A rocket with mass of 60,000 kg is placed on a launching platform verticlly. its engine is started and the rocket gives out gas at rate of 50kgs^-1 with a speed of 5000ms^-1
a) calculate the up trust force caused by the gas.
b) can the rocket be launched at this moment?
force = change in momentum/time
= (50 kg * 5000 m/s) /s = 250,000 Newtons thrust
weight = m g = 60,000*9.81 = 588,600 N
no way
To calculate the upward thrust force caused by the gas, we need to apply the principle of conservation of momentum.
a) The mass of gas expelled per second is given as 50 kg/s, and the speed of the gas expelled is given as 5000 m/s. The change in momentum of the gas can be calculated as:
Change in momentum = mass x velocity = 50 kg/s x 5000 m/s = 250,000 kg·m/s
According to the principle of conservation of momentum, the change in momentum of the rocket must be equal and opposite to the change in momentum of the gas. Therefore, the upward thrust force can be calculated as:
Upward thrust force = Change in momentum / Time taken
However, the time taken is not provided in the given information. Without the time taken, we cannot calculate the upward thrust force accurately.
b) To determine if the rocket can be launched at this moment, we need to consider the gravitational force acting on the rocket.
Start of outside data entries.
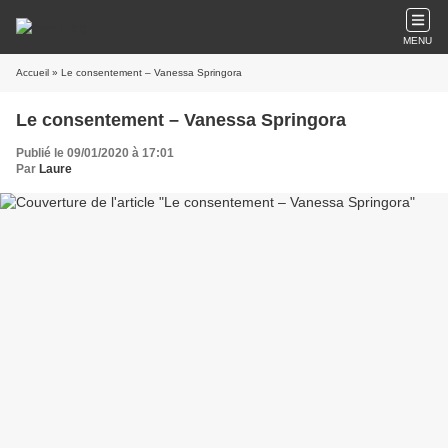
MENU
Accueil
» Le consentement – Vanessa Springora
Le consentement – Vanessa Springora
Publié le 09/01/2020 à 17:01
Par
Laure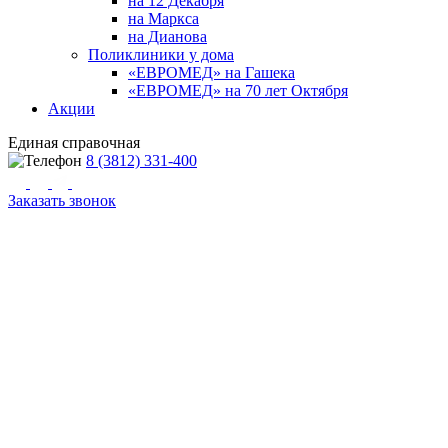
на 12 Декабря
на Маркса
на Дианова
Поликлиники у дома
«ЕВРОМЕД» на Гашека
«ЕВРОМЕД» на 70 лет Октября
Акции
Единая справочная
8 (3812) 331-400
Заказать звонок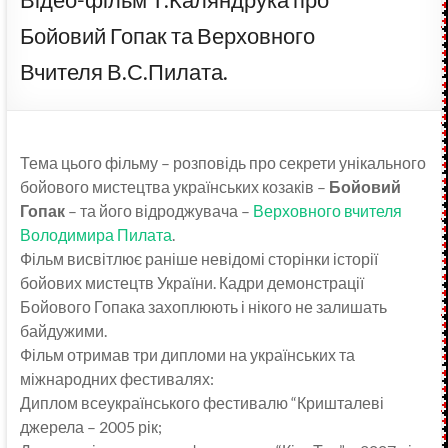
Бойовий Гопак та Верховного
Вчителя В.С.Пилата.
Тема цього фільму – розповідь про секрети унікального
бойового мистецтва українських козаків –
Бойовий
Гопак
– та його відроджувача –
Верховного вчителя
Володимира Пилата
.
Фільм висвітлює раніше невідомі сторінки історії
бойових мистецтв України. Кадри демонстрації
Бойового Гопака захоплюють і нікого не залишать
байдужими.
Фільм отримав три дипломи на українських та
міжнародних фестивалях:
Диплом всеукраїнського фестивалю “Кришталеві
джерела – 2005 рік;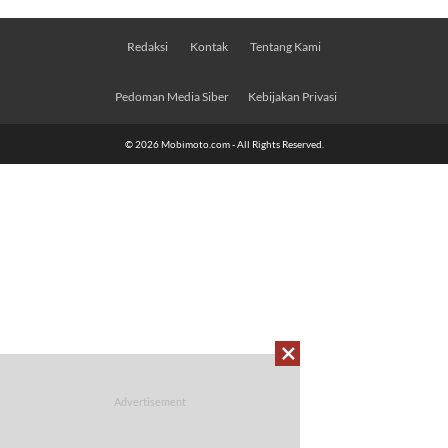
Redaksi
Kontak
Tentang Kami
Pedoman Media Siber
Kebijakan Privasi
© 2026 Mobimoto.com - All Rights Reserved.
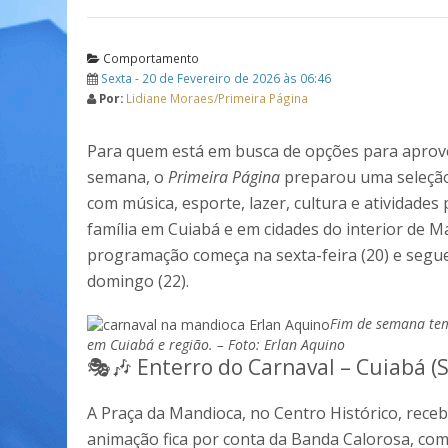
Comportamento
Sexta - 20 de Fevereiro de 2026 às 06:46
Por:
Lidiane Moraes/Primeira Página
Para quem está em busca de opções para aprove
semana, o
Primeira Página
preparou uma seleção
com música, esporte, lazer, cultura e atividades 
família em Cuiabá e em cidades do interior de M
programação começa na sexta-feira (20) e segu
domingo (22).
Fim de semana tem
em Cuiabá e região. – Foto: Erlan Aquino
🎭🎶 Enterro do Carnaval – Cuiabá (S
A Praça da Mandioca, no Centro Histórico, recebe
animação fica por conta da Banda Calorosa, com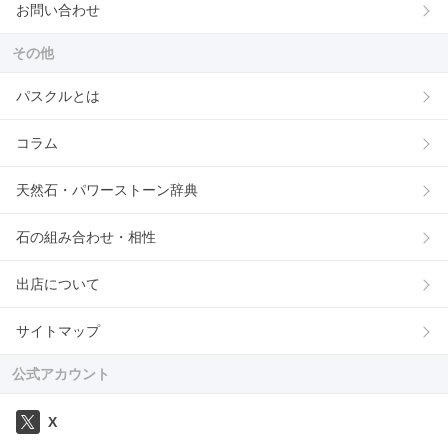
お問い合わせ
その他
パスクルとは
コラム
天然石・パワーストーン辞典
石の組み合わせ・相性
出店について
サイトマップ
公式アカウント
X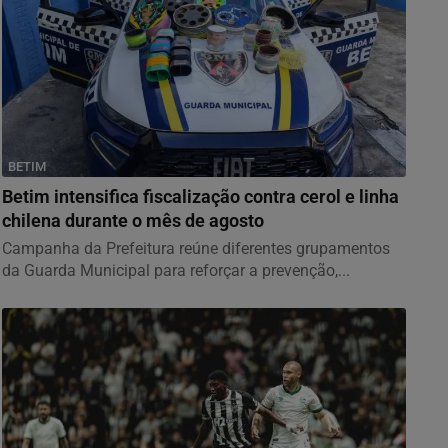
BETIM
Betim intensifica fiscalização contra cerol e linha
chilena durante o mês de agosto
Campanha da Prefeitura reúne diferentes grupamentos
da Guarda Municipal para reforçar a prevenção,...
The weight of the rocket can be calculated using the formula:
Weight = mass x gravitational acceleration
Assuming the gravitational acceleration as 9.8 m/s^2, the weight of the rocket is:
Weight = 60,000 kg x 9.8 m/s^2 = 588,000 N
If the upward thrust force exerted by the gas is greater than or equal to the weight of the rocket, then the rocket can be launched. If the upward thrust force is lesser than the weight, the rocket cannot be launched. However, without the accurate calculation of upward thrust force, we cannot determine for sure if the rocket can be launched at this moment.